Before analyzing the city’s fuel consumption, we first make a thermodynamic diagram of the correlation coefficients of several related factors. Blue represents positive correlation and red represents negative correlation. The deeper the color illustrate the higher the correlation. As we see in the figure, the highest positive correlation with urban fuel consumption is high-speed fuel consumption. In contrast, the higher the parameters of displ and cyl, the lower the fuel efficiency value. The year is almost non-correlated with the fuel consumption. This also lays the groundwork for the next analysis, we only need to select two arguments displ, cyl and one block argument, Highway, as parameters for regression analysis of urban fuel consumption. In the linear regression model, in order to prevent over-fitting, I first divide the data into 80% train data and 20% test data. The linear regression model is obtained as follows:

set.seed(12345)
row.number<-sample(x=1:nrow(df_cor),size = 0.75*nrow(df_cor))
train=df_cor[row.number,]
test=df_cor[-row.number,]
train =data.frame(train)
test= data.frame(test)
lm_fit<-lm(train$City ~., data = train) 
summary(lm_fit)
## 
## Call:
## lm(formula = train$City ~ ., data = train)
## 
## Residuals:
##     Min      1Q  Median      3Q     Max 
## -3.0892 -0.5910 -0.0633  0.7821  4.9112 
## 
## Coefficients:
##             Estimate Std. Error t value Pr(>|t|)    
## (Intercept) 44.18534   41.48173   1.065 0.288307    
## displ        0.14476    0.20298   0.713 0.476728    
## year        -0.01924    0.02079  -0.926 0.355973    
## cyl         -0.56700    0.15864  -3.574 0.000458 ***
## Highway      0.59901    0.02409  24.866  < 2e-16 ***
## ---
## Signif. codes:  0 '***' 0.001 '**' 0.01 '*' 0.05 '.' 0.1 ' ' 1
## 
## Residual standard error: 1.209 on 170 degrees of freedom
## Multiple R-squared:  0.9255, Adjusted R-squared:  0.9238 
## F-statistic: 528.3 on 4 and 170 DF,  p-value: < 2.2e-16

Each coefficients of the model are obtained by different parameters. Coefficient means that the predicted value increases or decreases with the increase or decrease of a unit of the corresponding variable. Adjusted R-square = 0.92 in the model shows that the fitting effect of the model is very good. Furthermore, the P-value of the model is almost zero, which shows that the model is remarkably effective. City Fuel Efficiency can be explained by the variables we choose. From this model, we can see that the parameters CYL and Highway are significant indicators that these two variables most likely affect the value of City Fuel Efficiency. When we choose to buy a car, the only parameter we can choose is number of cylinder.

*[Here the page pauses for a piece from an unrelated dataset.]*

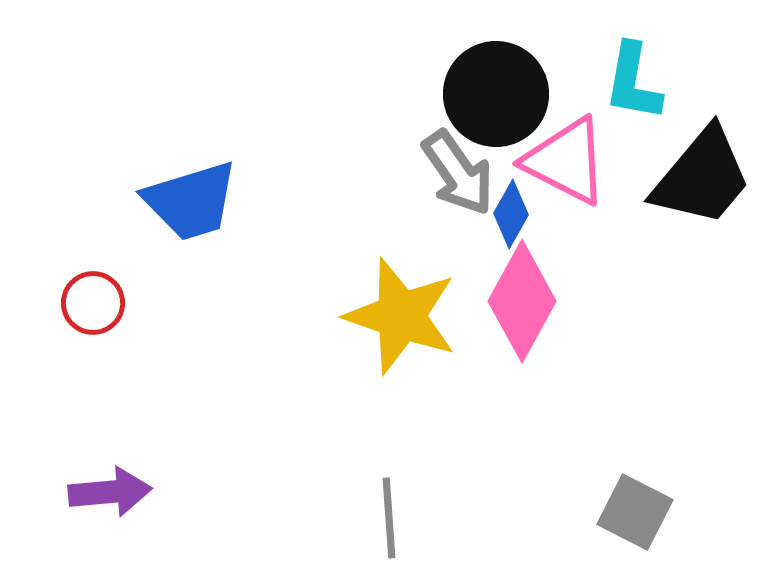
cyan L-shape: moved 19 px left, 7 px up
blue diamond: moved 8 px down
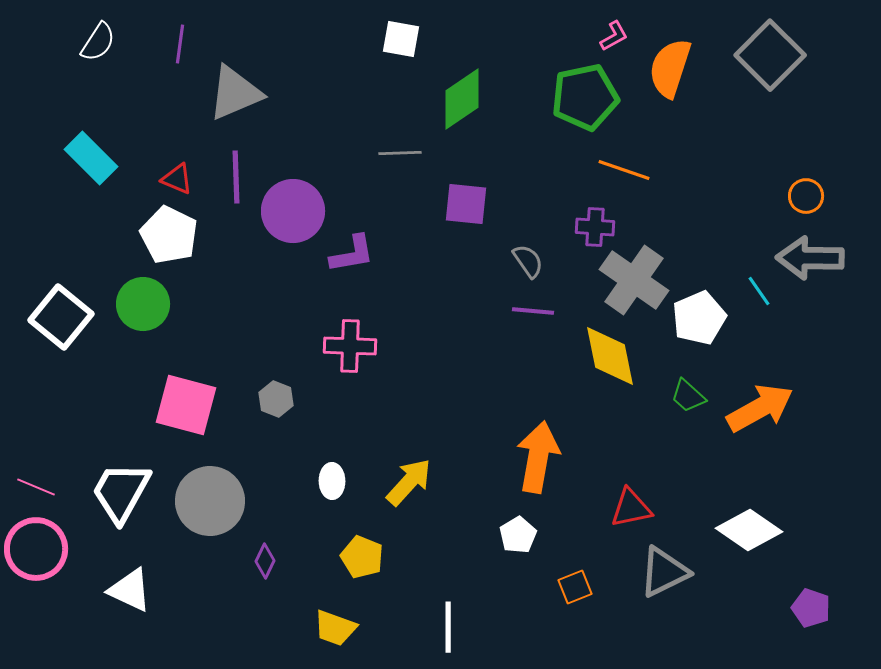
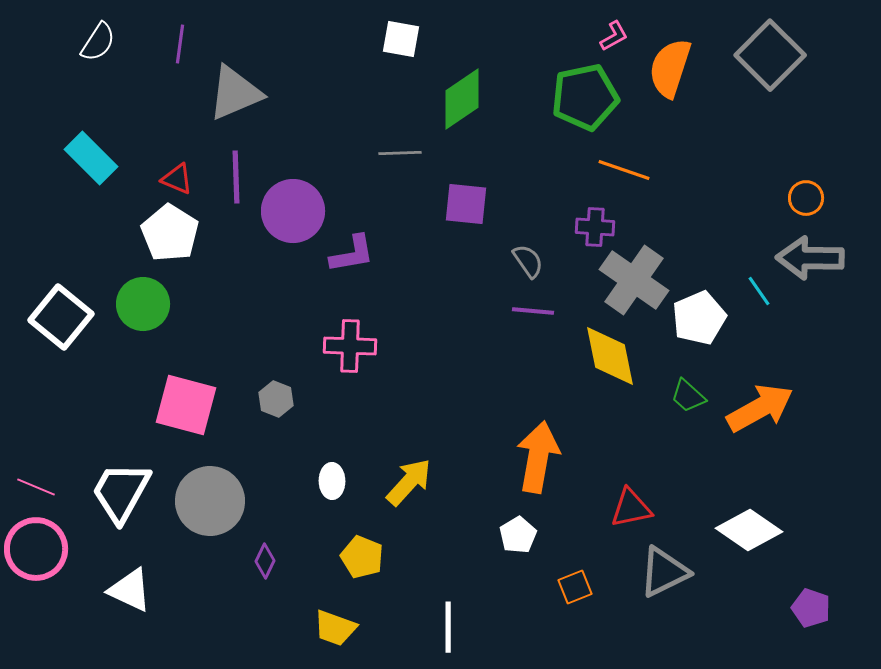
orange circle at (806, 196): moved 2 px down
white pentagon at (169, 235): moved 1 px right, 2 px up; rotated 6 degrees clockwise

pre<-predict(lm_fit,newdata=test)
obs<-test$City
SSE<-sum((obs-pre)^2)
SST<-sum((obs-mean(obs))^2)
r2<-1-SSE/SST
rmse<-sqrt(mean((pre-obs)^2))
r2
## [1] 0.9344154
rmse
## [1] 0.9764112

Finally, we analyze the gap between the training model and the actual value of the data in the prediction set. The most important two indicators R-square and RMSE almost reach 1, which shows that the training effect of the model is very good. This model and report are meaningful to the actual situation and can roughly predict Vehicle’s City Fuel Efficiency based on this model. In conclusion, in the process of exploring data, we first have a general understanding of the preliminary evaluation and general situation of the class habits and fuel consumption of different manufacturers. Next, the correlation coefficient matrix is used to judge the selected variables. Finally, the prediction results are given by linear regression and the influencing factors of City Fuel Efficiency are found. Hence, I give some suggestions to consumers and dealers based on the data analysis. If consumers consider City Fuel Efficiency, the most important indicator to be concerned with is number of cylinder. Under the general standard of cylinder, considering engine displacement, year has no effect on fuel consumption.